#### Task input ####

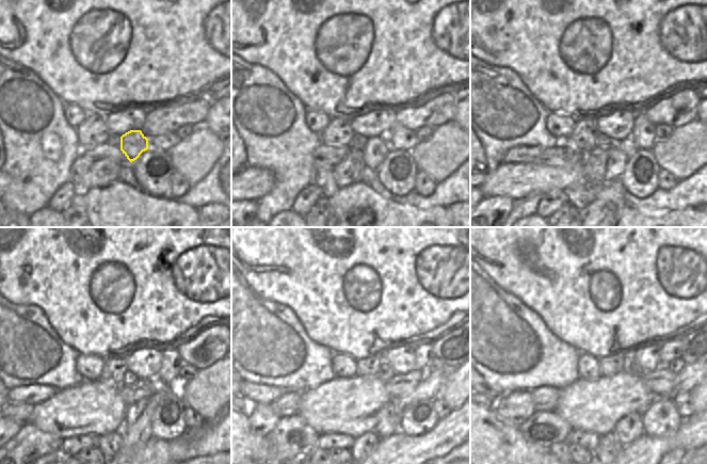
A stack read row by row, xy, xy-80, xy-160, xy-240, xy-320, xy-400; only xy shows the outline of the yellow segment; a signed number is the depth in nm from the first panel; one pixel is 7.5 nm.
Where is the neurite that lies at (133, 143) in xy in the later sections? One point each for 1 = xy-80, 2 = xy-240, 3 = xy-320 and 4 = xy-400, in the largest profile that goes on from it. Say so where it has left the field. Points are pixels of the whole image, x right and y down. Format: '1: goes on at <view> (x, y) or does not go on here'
1: goes on at xy-80 (375, 149)
2: goes on at xy-240 (133, 411)
3: goes on at xy-320 (386, 425)
4: goes on at xy-400 (629, 428)

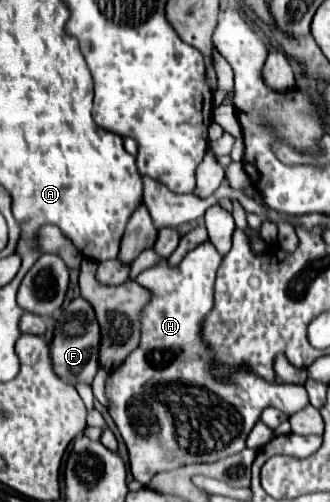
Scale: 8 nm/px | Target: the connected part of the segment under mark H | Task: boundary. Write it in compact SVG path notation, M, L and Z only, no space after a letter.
M205 240L195 250L191 250L177 268L161 262L137 276L137 282L151 290L153 298L141 312L141 344L129 354L125 364L107 378L107 396L111 400L111 418L115 420L129 450L131 474L143 486L157 472L173 470L187 464L209 464L241 452L251 428L257 424L261 412L267 406L293 416L309 404L304 385L265 382L247 370L239 370L231 382L213 380L209 372L209 350L201 340L201 324L213 308L213 284L221 260L223 258L217 248L209 240Z

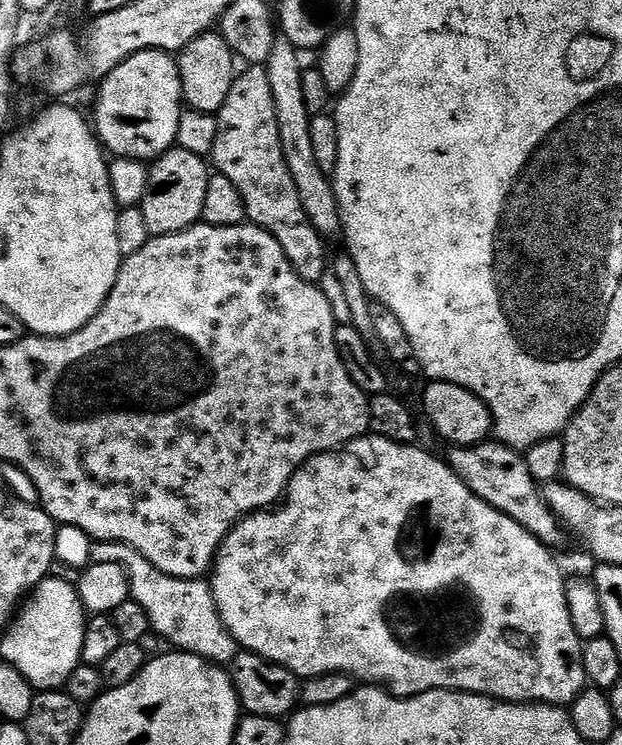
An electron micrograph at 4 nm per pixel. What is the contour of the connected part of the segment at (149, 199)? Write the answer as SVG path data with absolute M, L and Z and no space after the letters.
M174 146L151 161L142 205L149 237L169 236L201 223L209 175L210 164L205 157L179 146Z

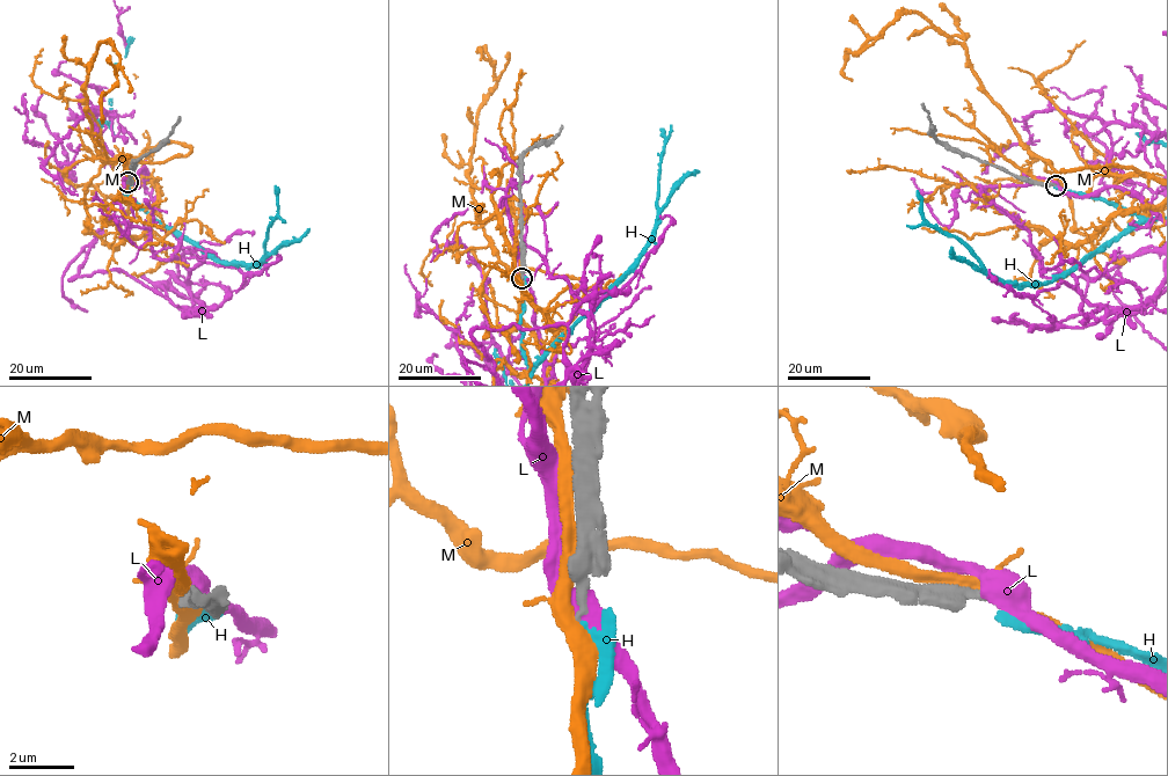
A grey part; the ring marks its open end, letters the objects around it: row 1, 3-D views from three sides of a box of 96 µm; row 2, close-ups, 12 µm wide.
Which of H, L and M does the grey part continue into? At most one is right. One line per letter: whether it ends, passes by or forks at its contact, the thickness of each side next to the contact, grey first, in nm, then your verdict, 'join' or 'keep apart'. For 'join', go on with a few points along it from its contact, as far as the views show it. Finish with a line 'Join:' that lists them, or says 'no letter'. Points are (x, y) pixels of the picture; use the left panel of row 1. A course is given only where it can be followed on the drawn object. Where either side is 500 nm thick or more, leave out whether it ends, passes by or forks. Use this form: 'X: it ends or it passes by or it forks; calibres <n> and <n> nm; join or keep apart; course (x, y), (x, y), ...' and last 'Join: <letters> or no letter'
H: it ends; calibres 200 and 200 nm; join; course (129, 182), (125, 195), (153, 218), (217, 261), (247, 268), (264, 255), (277, 212), (275, 185)
L: calibres 360 and 550 nm; keep apart
M: it forks; calibres 440 and 320 nm; keep apart
Join: H

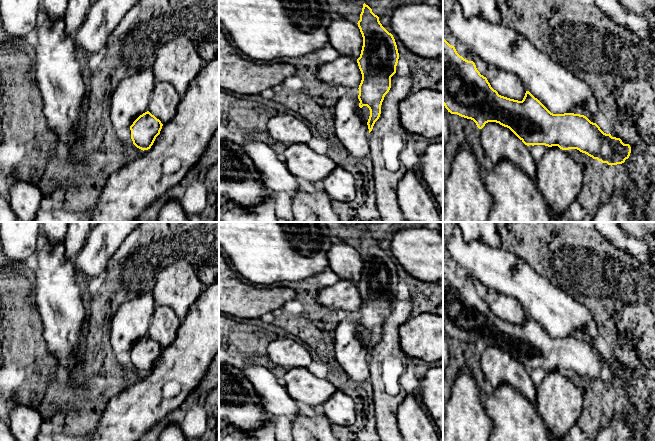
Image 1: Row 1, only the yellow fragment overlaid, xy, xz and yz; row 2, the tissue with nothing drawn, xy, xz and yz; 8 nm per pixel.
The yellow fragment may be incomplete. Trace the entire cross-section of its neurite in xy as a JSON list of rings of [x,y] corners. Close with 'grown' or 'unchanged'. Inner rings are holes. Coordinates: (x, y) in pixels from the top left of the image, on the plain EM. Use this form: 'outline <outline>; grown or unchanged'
outline [[[156,306],[148,335],[140,339],[130,350],[133,368],[148,374],[160,358],[162,350],[175,339],[181,320],[168,306]]]; grown

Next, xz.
outline [[[363,228],[358,251],[363,261],[360,281],[357,283],[362,304],[359,309],[359,331],[367,330],[370,340],[367,346],[369,369],[373,386],[376,430],[381,441],[403,441],[397,424],[397,412],[407,393],[400,384],[406,371],[405,354],[399,347],[399,327],[411,317],[411,298],[396,298],[399,277],[395,263],[380,247],[372,233]]]; grown

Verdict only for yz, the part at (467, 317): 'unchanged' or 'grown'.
unchanged

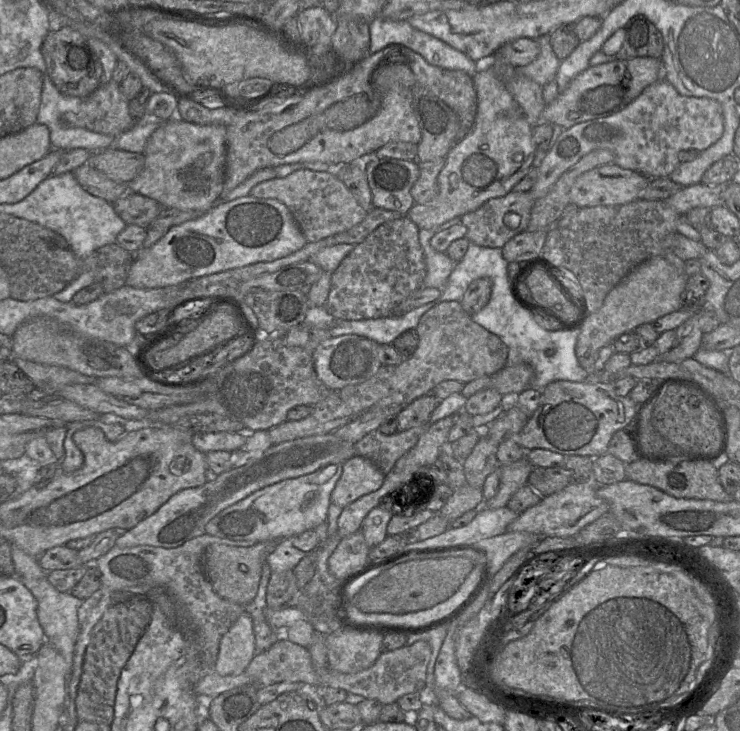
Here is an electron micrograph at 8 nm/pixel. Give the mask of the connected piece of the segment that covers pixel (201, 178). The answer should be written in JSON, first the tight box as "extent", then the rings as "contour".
{"extent":[127,116,227,211],"contour":[[[175,116],[149,137],[142,171],[127,185],[129,191],[157,201],[164,208],[207,211],[222,193],[227,154],[226,126],[185,122]]]}

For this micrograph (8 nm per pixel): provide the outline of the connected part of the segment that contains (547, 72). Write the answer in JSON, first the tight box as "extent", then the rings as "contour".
{"extent":[515,35,560,86],"contour":[[[548,35],[536,39],[540,52],[536,59],[528,65],[515,67],[516,71],[525,77],[543,86],[555,79],[560,64],[560,59],[554,53],[548,39]]]}

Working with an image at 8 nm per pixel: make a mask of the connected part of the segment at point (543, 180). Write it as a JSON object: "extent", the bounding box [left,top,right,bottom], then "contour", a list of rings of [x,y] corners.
{"extent":[529,78,724,200],"contour":[[[662,78],[661,80],[649,85],[646,87],[642,93],[631,103],[625,106],[622,110],[603,118],[598,118],[582,123],[578,123],[573,125],[568,129],[563,129],[562,133],[559,135],[552,148],[547,152],[545,157],[542,159],[540,165],[538,166],[539,173],[538,178],[533,187],[529,190],[534,200],[540,199],[544,197],[551,187],[555,184],[555,182],[559,179],[559,177],[572,165],[574,165],[580,158],[589,152],[597,149],[607,149],[611,151],[614,155],[614,164],[620,166],[624,169],[629,169],[640,173],[648,178],[667,178],[669,175],[680,165],[680,161],[678,159],[678,154],[684,150],[694,149],[697,151],[704,151],[714,143],[716,143],[724,132],[724,122],[723,122],[723,113],[721,105],[710,98],[699,98],[699,97],[687,97],[678,93],[678,91],[670,84],[666,79]]]}

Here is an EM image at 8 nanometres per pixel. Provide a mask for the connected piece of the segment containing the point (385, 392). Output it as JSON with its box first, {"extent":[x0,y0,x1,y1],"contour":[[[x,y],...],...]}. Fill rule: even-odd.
{"extent":[268,301,508,444],"contour":[[[444,301],[432,307],[422,315],[415,328],[419,343],[416,351],[398,365],[383,365],[370,379],[356,385],[348,385],[332,393],[313,407],[313,411],[304,419],[285,421],[271,428],[268,433],[274,444],[297,438],[332,433],[338,428],[354,420],[362,412],[373,406],[407,405],[415,399],[427,395],[436,385],[445,380],[456,380],[468,383],[472,380],[490,376],[505,367],[508,348],[495,334],[475,323],[472,317],[462,308],[458,301]]]}

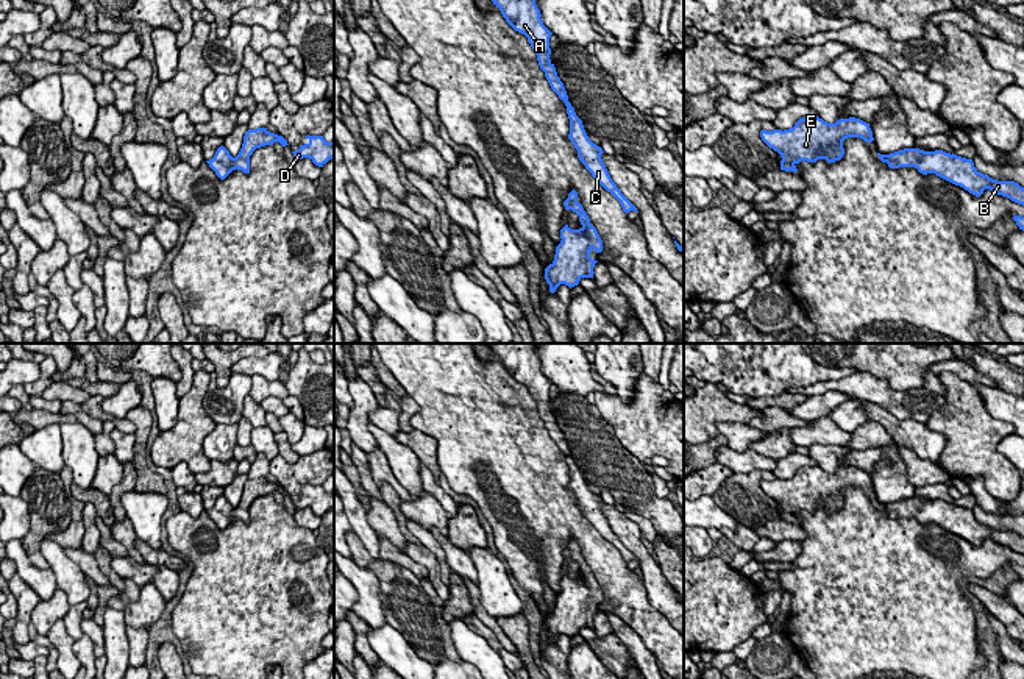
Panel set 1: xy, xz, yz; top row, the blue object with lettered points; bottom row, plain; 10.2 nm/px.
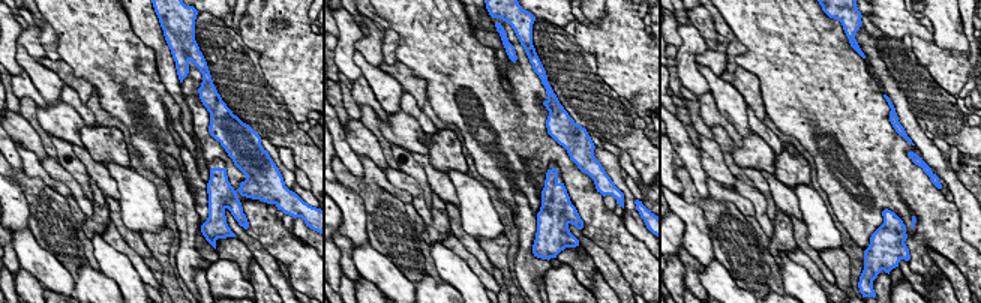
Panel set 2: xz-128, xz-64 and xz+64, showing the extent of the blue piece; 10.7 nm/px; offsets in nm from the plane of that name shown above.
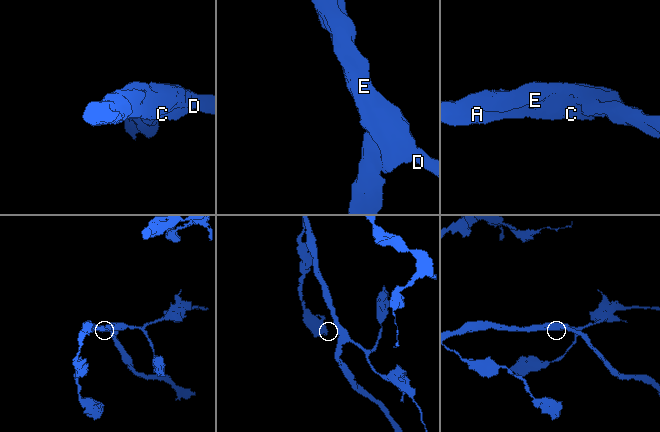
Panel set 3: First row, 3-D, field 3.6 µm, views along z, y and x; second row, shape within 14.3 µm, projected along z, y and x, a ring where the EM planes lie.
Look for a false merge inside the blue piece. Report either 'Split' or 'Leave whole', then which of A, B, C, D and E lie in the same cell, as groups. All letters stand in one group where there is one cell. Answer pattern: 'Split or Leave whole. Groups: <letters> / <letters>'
Leave whole. Groups: A B C D E

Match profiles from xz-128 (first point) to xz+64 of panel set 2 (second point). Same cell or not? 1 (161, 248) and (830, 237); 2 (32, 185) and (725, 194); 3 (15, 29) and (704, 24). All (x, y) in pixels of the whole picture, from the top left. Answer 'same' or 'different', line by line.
1: different
2: different
3: different

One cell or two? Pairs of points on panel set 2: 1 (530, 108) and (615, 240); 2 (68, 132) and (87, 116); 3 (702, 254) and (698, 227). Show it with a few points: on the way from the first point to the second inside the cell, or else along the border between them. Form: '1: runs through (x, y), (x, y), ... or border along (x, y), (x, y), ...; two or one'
1: runs through (542, 141), (569, 168), (590, 207); one
2: border along (60, 99), (86, 123); two
3: runs through (701, 248), (698, 245), (698, 233); one

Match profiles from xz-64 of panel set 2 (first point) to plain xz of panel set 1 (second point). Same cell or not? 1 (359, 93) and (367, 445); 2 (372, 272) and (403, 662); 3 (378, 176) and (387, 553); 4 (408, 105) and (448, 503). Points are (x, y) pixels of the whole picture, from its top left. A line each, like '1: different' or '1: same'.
1: different
2: same
3: same
4: same

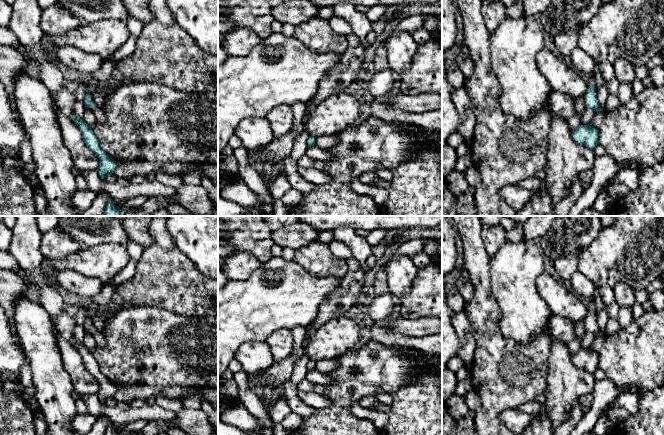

####

Goal of the exercise » Would you please repeat only the lines above, beginning at the one that has "Which of H, L" and stopping after the one that has "Image 1: Row", exactly and with no pictures?

Written reply »
Which of H, L and M does the grey part continue into? At most one is right. One line per letter: whether it ends, passes by or forks at its contact, the thickness of each side next to the contact, grey first, in nm, then your verdict, 'join' or 'keep apart'. For 'join', go on with a few points along it from its contact, as far as the views show it. Finish with a line 'Join:' that lists them, or says 'no letter'. Points are (x, y) pixels of the picture; use the left panel of row 1. A course is given only where it can be followed on the drawn object. Where either side is 500 nm thick or more, leave out whether it ends, passes by or forks. Use this form: 'X: it ends or it passes by or it forks; calibres <n> and <n> nm; join or keep apart; course (x, y), (x, y), ...' and last 'Join: <letters> or no letter'
H: it ends; calibres 200 and 200 nm; join; course (129, 182), (125, 195), (153, 218), (217, 261), (247, 268), (264, 255), (277, 212), (275, 185)
L: calibres 360 and 550 nm; keep apart
M: it forks; calibres 440 and 320 nm; keep apart
Join: H

Image 1: Row 1, only the yellow fragment overlaid, xy, xz and yz; row 2, the tissue with nothing drawn, xy, xz and yz; 8 nm per pixel.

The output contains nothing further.